Böyle bir kul, Rabbine yaklaşma konusunda her gün biraz daha mesafe kat eder... Kat ettiği bu mesafeler de manevidir, rabbine yaklaşması da...

Büyük bir alim düşünelim. Bu zatın öğrencilerinin hepsi aynı mekanda bulunsunlar ve sıra ile ondan ders alsınlar. İlme henüz başlamış bir talebe, onun huzurunda oturup dersini aldığı zaman, o yakınlık içinde bir uzaklık vardır. çünkü o genç adam, o büyük imamı, o dahi alimi anlamanın çok ötelerindedir. İlmi ilerledikçe hocasına daha çok yaklaşacak ve ona olan hürmeti, takdiri, hayreti gittikçe artacaktır...

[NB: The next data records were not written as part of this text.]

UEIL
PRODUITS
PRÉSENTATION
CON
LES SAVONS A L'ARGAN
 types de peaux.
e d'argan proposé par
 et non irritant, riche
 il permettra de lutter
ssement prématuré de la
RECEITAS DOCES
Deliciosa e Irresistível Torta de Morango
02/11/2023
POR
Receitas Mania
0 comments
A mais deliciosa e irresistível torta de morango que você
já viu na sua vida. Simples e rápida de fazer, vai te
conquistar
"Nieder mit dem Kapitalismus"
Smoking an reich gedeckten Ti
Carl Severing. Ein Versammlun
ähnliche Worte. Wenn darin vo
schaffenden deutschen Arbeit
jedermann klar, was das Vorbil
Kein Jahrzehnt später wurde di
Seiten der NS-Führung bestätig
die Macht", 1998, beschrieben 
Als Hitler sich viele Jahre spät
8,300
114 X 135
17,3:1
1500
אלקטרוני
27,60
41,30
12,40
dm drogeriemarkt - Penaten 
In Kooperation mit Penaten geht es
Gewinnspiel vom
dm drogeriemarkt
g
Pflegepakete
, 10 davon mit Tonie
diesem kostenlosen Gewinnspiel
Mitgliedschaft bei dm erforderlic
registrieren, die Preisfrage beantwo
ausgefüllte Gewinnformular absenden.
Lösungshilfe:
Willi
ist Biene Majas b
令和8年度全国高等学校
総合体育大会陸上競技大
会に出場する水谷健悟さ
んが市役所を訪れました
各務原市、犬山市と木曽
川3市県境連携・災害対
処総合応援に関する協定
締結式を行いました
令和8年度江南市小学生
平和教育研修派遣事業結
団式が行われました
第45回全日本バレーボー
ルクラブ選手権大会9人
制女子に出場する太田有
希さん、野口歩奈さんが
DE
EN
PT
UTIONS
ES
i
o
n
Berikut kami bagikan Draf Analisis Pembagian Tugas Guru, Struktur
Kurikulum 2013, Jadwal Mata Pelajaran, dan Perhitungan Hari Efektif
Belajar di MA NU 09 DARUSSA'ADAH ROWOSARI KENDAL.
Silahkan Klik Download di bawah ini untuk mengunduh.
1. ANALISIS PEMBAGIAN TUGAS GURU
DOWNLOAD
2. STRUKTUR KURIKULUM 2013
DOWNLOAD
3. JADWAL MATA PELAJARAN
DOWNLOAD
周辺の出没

Tahsilinin her safhasında, hocası o talebeye yakındır, onu yetiştirmekte, ilerletmektedir... Burada uzaklık hoca için değil, talebe için söz konusudur. Kamil bir veliye mürit olmuş noksan bir insan da öyledir... Manen terakki ettikçe onun ruh dünyasından, gönül aleminden daha fazla istifade edecektir. O büyük veli ise, o müridini manevi terakkisinin her basamağında takip etmekle ona daima yakındır. Uzaklık mürşit için değil, mürit içindir.

Misallerden hakikate geçelim: Allah, kulunun madde ve mana alemini daima terbiye etmekle, o kuluna onun nefsinden daha yakındır. Kul ise ancak belli sınırlar arasında iş görebilen noksan sıfatlarıyla, bütün sıfatları sonsuz olan Allah'ı hakkıyla anlamaktan çok uzak.